Translate

sexta-feira, 23 de janeiro de 2026

O tamanho do orçamento e a pergunta que realmente importa

 O tamanho do orçamento e a pergunta que realmente importa

A Lei Orçamentária Anual de 2026 confirma algo que há muito vem chamando atenção: a Comlurb se transformou em uma das estruturas mais pesadas e mais relevantes do orçamento municipal. Superar a marca de R$ 3 bilhões anuais não é apenas um dado contábil. É um sinal da centralidade que a Companhia ocupa na administração da cidade. A dependência do Tesouro Municipal continua próxima de 90%, e a participação da Comlurb no orçamento total da Prefeitura parece estabilizada ao redor de 6%. Não se trata, portanto, de uma variação episódica, mas de uma posição estrutural. A Comlurb é hoje uma engrenagem fiscal de primeira grandeza.





Esse protagonismo orçamentário precisa ser lido com algum cuidado. A Companhia não responde apenas pela limpeza urbana em sentido estrito. Ao longo dos anos, seu escopo foi sendo ampliado para abarcar atividades diversas, como manejo arbóreo, conservação de áreas verdes, limpeza de unidades públicas e outras atribuições que fazem dela algo maior do que seu nome histórico sugere. Ainda assim, a dependência crescente de repasses do Tesouro reforça o caráter de empresa pública dependente, muito distante de qualquer horizonte real de autonomia financeira. Isso não é necessariamente um defeito, mas exige uma contrapartida: quanto maior a dependência, maior deve ser a capacidade de demonstrar com clareza o valor público produzido.

Há, porém, uma questão ainda mais interessante. Se o orçamento atual está cerca de 23% acima daquilo que resultaria de uma simples correção inflacionária acumulada pelo IPCA desde 2013, então é legítimo perguntar o que esse crescimento adicional representa. Se o IPCA corrige, em regra, contratos e reajustes ordinários, o valor excedente deveria indicar alguma expansão real: mais serviços, novas frentes de atuação, incorporação de tecnologia, maior produtividade ou aumento efetivo da cobertura operacional. Em outras palavras: um orçamento maior só faz sentido, para além da inflação, se corresponder a uma Companhia substantivamente maior ou melhor.

A notícia sobre o PPA 2026-2029 sugere justamente essa tentativa de reposicionamento. Os novos programas destacados, como Resiliência e Gestão de Riscos Climáticos e Redução de Emissões, apontam para uma Comlurb que busca se apresentar como mais contemporânea, mais alinhada ao vocabulário ambiental e mais integrada a desafios urbanos que ultrapassam a limpeza convencional. Soma-se a isso a promessa de aumento de produtividade no manejo arbóreo, a expansão de ecopontos e a meta de melhorar a recuperação de resíduos na cidade. Tudo isso pode, em tese, justificar uma parte desse crescimento orçamentário. Pode haver, portanto, algo além de simples reforço financeiro para fazer mais do mesmo.

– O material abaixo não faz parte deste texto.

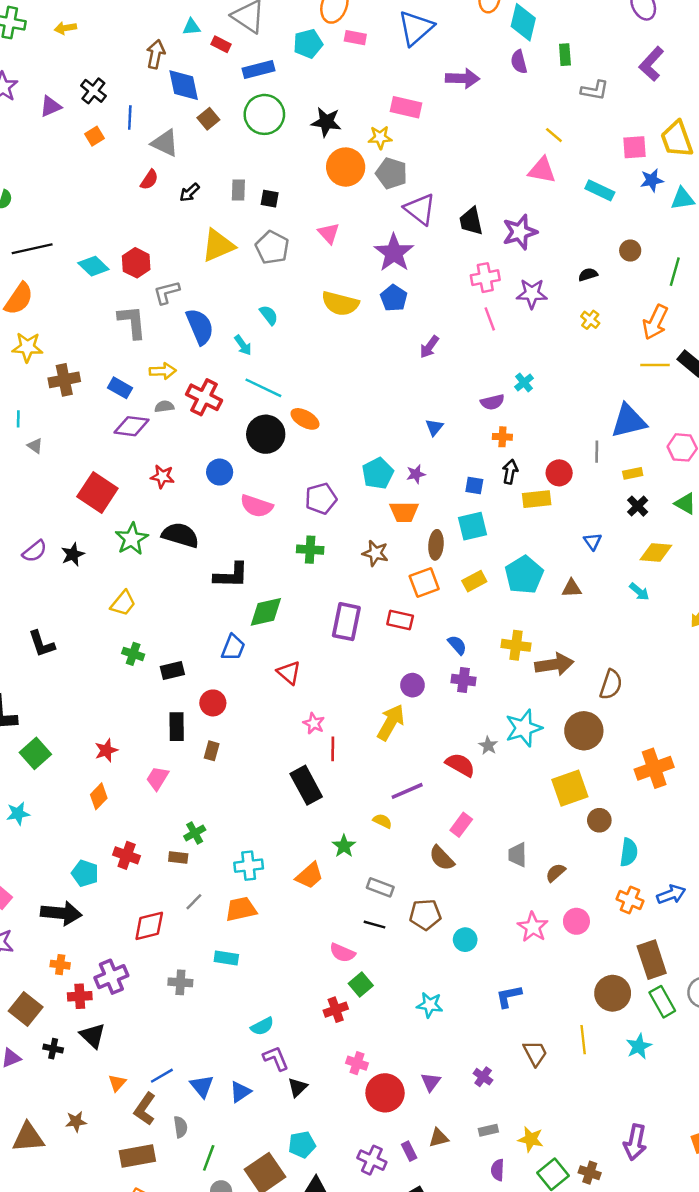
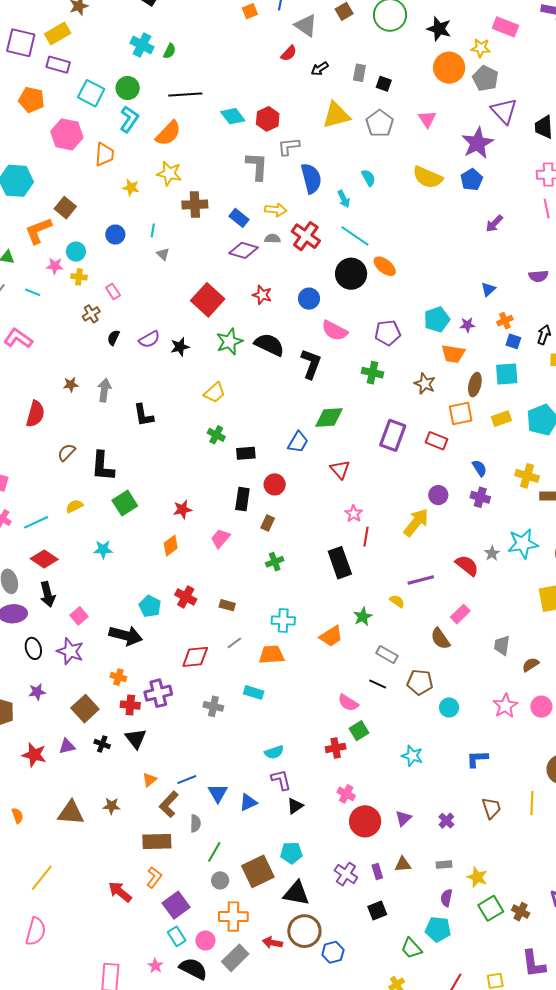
orange cross: (502, 437) -> (505, 321), moved, turned -35
black L-shape: (231, 575) -> (311, 364), moved, turned -80
green cross: (195, 833) -> (275, 562), moved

Mas essa hipótese precisa ser testada na prática. A comparação mais útil talvez seja entre a Comlurb de 2026 e a Comlurb olímpica de 2016. Uma década é tempo suficiente para que uma organização desse porte se transforme de maneira perceptível. Se o orçamento cresceu acima da inflação, então a radiografia institucional deveria mostrar mais do que um volume maior de recursos. Deveria mostrar uma companhia mais mecanizada, mais produtiva, mais sustentável, com contratos mais eficientes, maior capacidade tecnológica e ampliação real do escopo com qualidade operacional. Sem essa evidência, permanece a dúvida incômoda: o orçamento superior significa evolução institucional ou apenas mais água no feijão?

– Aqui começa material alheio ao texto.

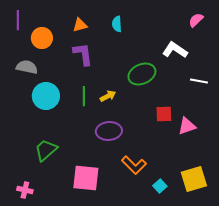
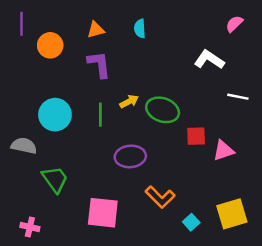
gray semicircle: (27, 67) -> (24, 146), moved
green ellipse: (142, 74) -> (163, 110), moved, turned 44
yellow arrow: (108, 96) -> (129, 101), moved
green trapezoid: (46, 150) -> (55, 179), turned 95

No fim, a discussão sobre a LOA de 2026 não deveria se esgotar no impacto do número. O essencial não é apenas constatar que a Comlurb custa mais, mas compreender melhor o que esse custo maior está comprando para a cidade. Em gestão pública, orçamento elevado não é virtude automática. É compromisso ampliado. E, no caso da Comlurb, a pergunta decisiva continua sendo a mesma: esse crescimento revela uma companhia efetivamente transformada ou apenas uma companhia mais cara? É essa resposta, mais do que o valor aprovado na lei, que dirá o verdadeiro sentido do orçamento de 2026.